Longtemps relégué au rang d’accessoire de loisir, le vélo est aujourd’hui au cœur des enjeux de mobilité durable et d’indépendance industrielle. En visant Giant, l’administration Trump montre que même les deux-roues sont devenus un terrain de confrontation géopolitique.
Certes, les accusations liées aux conditions de travail doivent être prises au sérieux. Mais on ne peut ignorer le calcul économique qui sous-tend cette décision. Giant représente une part majeure du marché américain. Bloquer ses importations, c’est créer une brèche pour les fabricants locaux et réduire la dépendance vis-à-vis de l’Asie.
Le marché du vélo est déjà en tension : explosion de la demande pour les VAE, délais de production qui s’allongent, coûts logistiques en hausse. Cette interdiction pourrait aggraver la situation et conduire à une inflation des prix pour le consommateur. Pire encore, elle risque de fragiliser les distributeurs indépendants qui n’ont pas la capacité d’absorber de tels chocs.
Il est clair que la décision de l’administration Trump de bloquer l’importation des vélos et composants Giant aux États-Unis ne devrait pas rester sans conséquence pour le marché européen. Premier importateur mondial, l’Amérique joue souvent un rôle d’amplificateur à savoir que ce qui s’y produit se répercute ailleurs.
En Europe, plusieurs risques se dessinent. Tout d'abord, la pression sur les prix. En effet, en redirigeant une partie de ses volumes vers l’Europe, Giant pourrait chercher à compenser ses pertes par une politique tarifaire plus ferme avec comme répercution, une possible inflation sur certains segments, notamment le vélo à assistance électrique déjà en forte demande.
D'autre part, on pourrait enregistrer des retards et tensions logistiques. La supply chain mondiale, déjà fragilisée, risque de connaître de nouvelles secousses. Entre délais de transport, saturation des usines et redistribution des stocks, les distributeurs européens pourraient faire face à des ruptures ponctuelles.

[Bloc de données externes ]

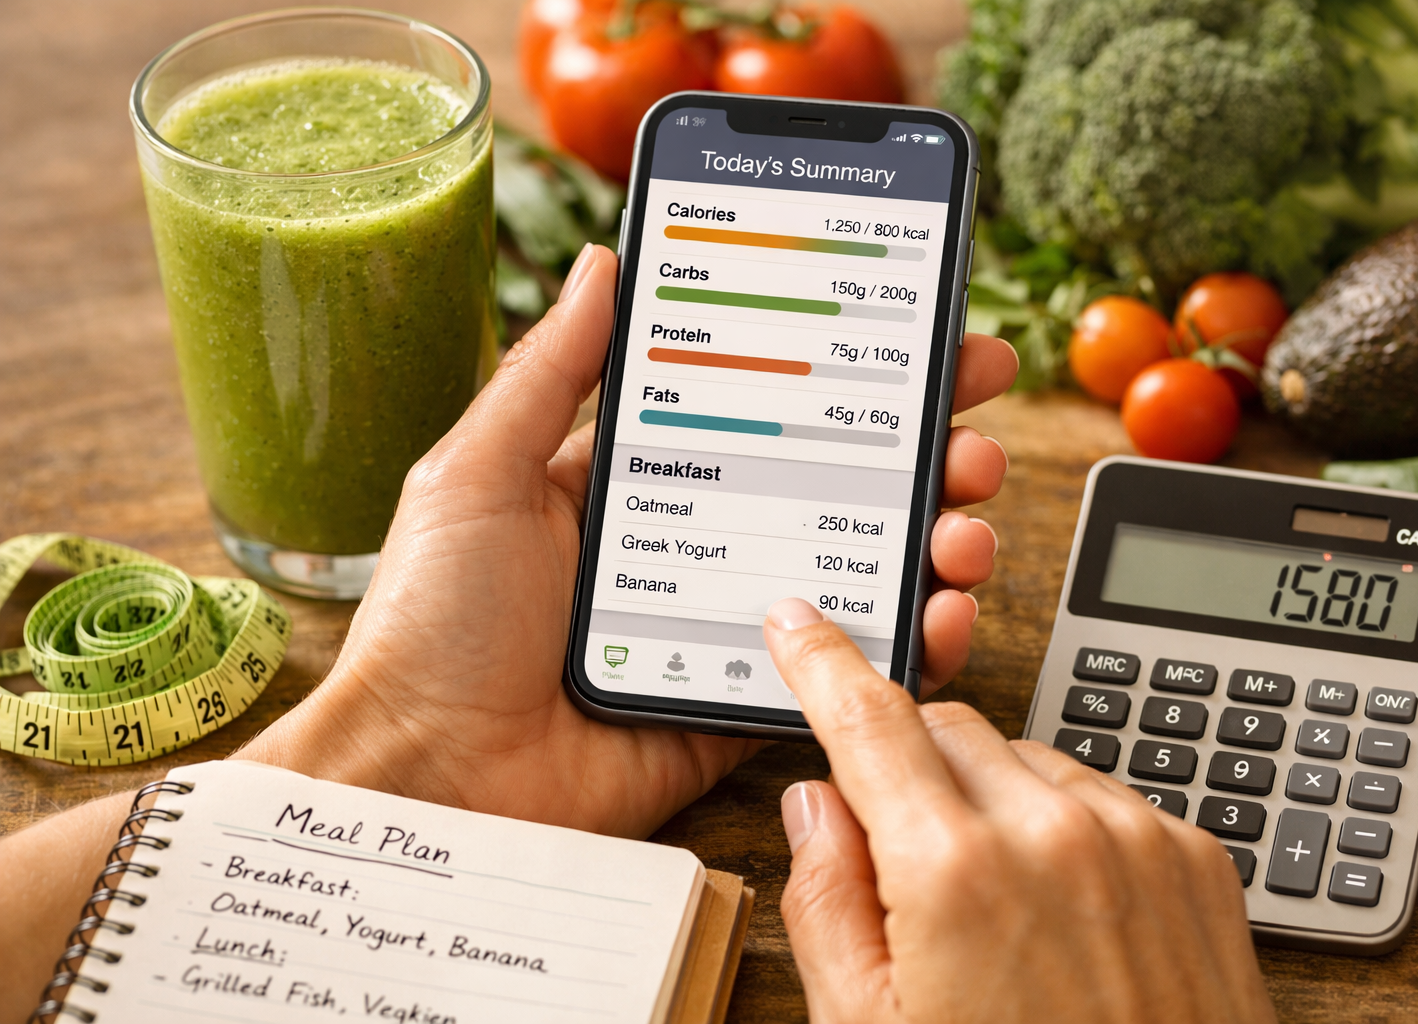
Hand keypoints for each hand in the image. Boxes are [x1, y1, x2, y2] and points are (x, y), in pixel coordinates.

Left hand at [240, 244, 1018, 838]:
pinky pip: (843, 672)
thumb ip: (549, 373)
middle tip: (969, 437)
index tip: (924, 337)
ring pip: (859, 573)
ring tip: (963, 527)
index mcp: (644, 483)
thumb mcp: (479, 471)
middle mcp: (700, 547)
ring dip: (932, 542)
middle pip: (837, 488)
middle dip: (921, 456)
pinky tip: (937, 614)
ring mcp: (730, 628)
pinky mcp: (745, 704)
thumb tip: (602, 263)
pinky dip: (906, 645)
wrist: (429, 774)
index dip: (848, 377)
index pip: (770, 412)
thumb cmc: (434, 620)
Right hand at [764, 598, 1276, 1023]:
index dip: (820, 663)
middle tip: (897, 855)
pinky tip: (1061, 913)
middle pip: (945, 729)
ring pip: (1023, 759)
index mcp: (954, 872)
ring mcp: (1135, 838)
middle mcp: (1053, 831)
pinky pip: (1098, 795)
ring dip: (987, 800)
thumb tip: (817, 805)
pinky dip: (1060, 825)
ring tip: (994, 913)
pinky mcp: (1194, 857)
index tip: (799, 625)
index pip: (867, 719)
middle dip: (905, 765)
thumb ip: (826, 901)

Ensuite, bien qu'il existe des opportunités pour les marques européennes, Cube, Orbea, Decathlon ou encore Riese & Müller pourraient profiter de ce vide pour renforcer leur visibilité. Mais leur capacité à répondre à une demande accrue reste limitée par la dépendance commune aux composants asiatiques.
Enfin, le scénario politique est très incertain. Si l’Union européenne décidait de suivre l’exemple américain en lançant ses propres enquêtes sur les pratiques sociales en Asie, le marché européen entrerait à son tour dans une zone de turbulences. En clair, l’Europe se retrouve face à un dilemme délicat à résoudre.
Doit-elle profiter d’un marché plus ouvert à ses marques locales ou subir de plein fouet un choc logistique et économique importé des États-Unis. Mais une certitude demeure et elle est de taille. La filière vélo, en pleine croissance grâce à la transition vers la mobilité douce, n’est pas à l’abri des secousses de la géopolitique mondiale.
Washington a choisi de jouer la carte du bras de fer. Mais cette stratégie pourrait se retourner contre elle si les consommateurs américains voient les prix grimper et l’offre se raréfier. Cependant, reste une interrogation : le vélo deviendra-t-il le nouveau champ de bataille du protectionnisme mondial ? Là est une question cruciale pour l'ensemble de la filière mondiale.